▸ **INSTRUCTIONS**
[A] According to the post on anatomical donation, which funeral home will provide a free memorial service?
[B] List every person named in full in the post on anatomical donation, including the author.
[C] Continue the post on anatomical donation from its final sentence.

▸ **READING TEXT**
%%

Anatomical Donation: A Personal Perspective

Posted on November 1, 2016 by Errol Castens under Community, People
2 Comments

It’s outside most people’s comfort zones to consider their own mortality. There’s one related decision you can make, however, that can make that uncomfortable contemplation quite satisfying.

Donate your body to science, and it can be your final public service. As a bonus, Coleman Funeral Home will provide a free memorial service.

My parents decided to sign up for the University of Mississippi School of Medicine’s Anatomical Donation Program. Mama, known to others as Sarah Lou Castens, made her decision when I was at University Medical Center after a serious accident in 1978. Even then there was more need than supply for bodies for medical students to study. She talked it over with people she trusted and then made her wishes known in writing and face-to-face. Daddy, aka Lynn Castens, agreed with Mama’s reasoning and made similar arrangements.

 

The University of Mississippi Medical School uses donated bodies to train the next generation of healthcare professionals.

The University of Mississippi School of Medicine uses donated bodies to educate the next generation of healthcare professionals about human anatomy.

 

Both my parents lived many more years, and both spent their last days at home with my wife and me. The evening Daddy died, our wait for the UMC transport van driver afforded us a pause for relief and reflection. For those two or three hours, my wife and son and I sat around the kitchen table with Daddy’s hospice nurse and our coroner, Rocky Kennedy. I told stories about Daddy, and we made a toast with a bottle of wine I’d been given years before. It was a genuinely comforting time.

Without burial-related time constraints, memorials for my parents could be held on weekends when it was convenient for faraway friends and relatives. When the medical school was done with their bodies, cremated remains were returned to me so Mama and Daddy could be buried in the rural churchyard in which six generations of our family are laid to rest. (If you prefer, your remains can be buried during a memorial ceremony on the UMC campus.)

%%

▸ **ENTRIES PROVIDED**
%%

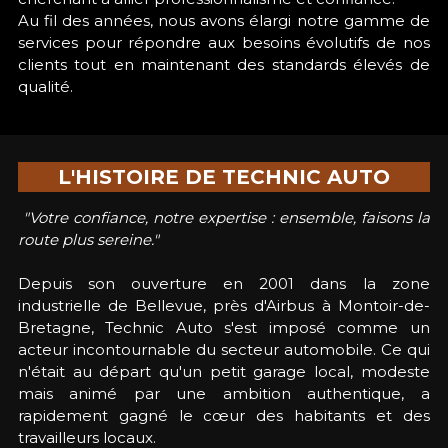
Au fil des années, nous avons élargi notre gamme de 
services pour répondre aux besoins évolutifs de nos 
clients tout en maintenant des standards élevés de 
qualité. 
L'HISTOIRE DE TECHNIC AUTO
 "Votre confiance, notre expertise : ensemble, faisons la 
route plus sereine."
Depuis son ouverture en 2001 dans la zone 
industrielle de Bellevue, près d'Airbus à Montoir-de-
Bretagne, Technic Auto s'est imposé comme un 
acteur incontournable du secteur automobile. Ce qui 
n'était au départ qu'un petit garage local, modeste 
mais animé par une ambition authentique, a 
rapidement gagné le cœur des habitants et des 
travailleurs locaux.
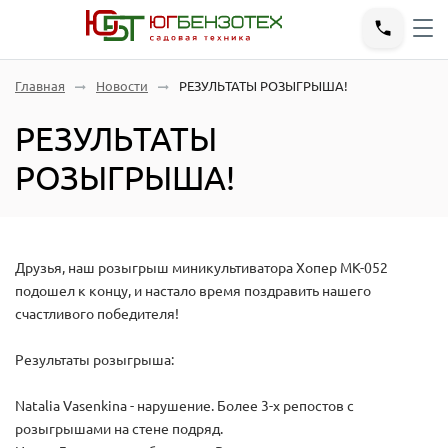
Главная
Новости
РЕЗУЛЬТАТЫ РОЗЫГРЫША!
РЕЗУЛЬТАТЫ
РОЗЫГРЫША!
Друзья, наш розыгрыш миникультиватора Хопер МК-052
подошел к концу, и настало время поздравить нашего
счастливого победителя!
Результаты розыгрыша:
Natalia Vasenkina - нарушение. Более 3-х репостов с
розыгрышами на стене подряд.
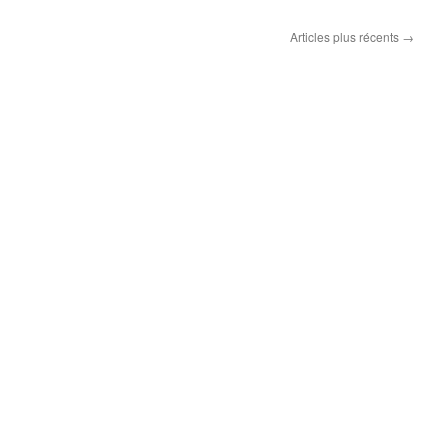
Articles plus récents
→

%%
%%

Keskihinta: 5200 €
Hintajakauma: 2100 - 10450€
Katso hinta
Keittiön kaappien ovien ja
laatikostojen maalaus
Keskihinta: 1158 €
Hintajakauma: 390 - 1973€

%%

▸ **RESPONSES FOR EACH TASK**
[A] Coleman Funeral Home

[B] Errol Castens, Sarah Lou Castens, Lynn Castens, Rocky Kennedy

[C]
It’s Our Honor

As a physician, Coleman Funeral Home co-owner Tom Fowlkes knows the value of anatomical donations to medical education. That’s why Coleman Funeral Home will provide a memorial service for any resident of Lafayette County or DeSoto County who donates his or her body to the University of Mississippi School of Medicine. It would be our honor to furnish the venue (and the menu) for your visitation and memorial service at either our Oxford or Olive Branch location, and to help you or your family plan the service, write your obituary and handle scores of other details – all without charge.

Helping train the next generation of medical professionals is a worthy public service that costs the donor nothing. If you want to consider it, call UMC for details at 601-984-1649 or visit www.umc.edu/education/schools/medicine/basic_science/neurobiology/body_donation_program/body_donation_program.aspx.

If you decide to donate your body, send a copy of your confirmation letter from UMC to Coleman Funeral Home, 601 Commerce Parkway, Oxford, MS 38655, and we’ll confirm in writing that you’re registered for our services.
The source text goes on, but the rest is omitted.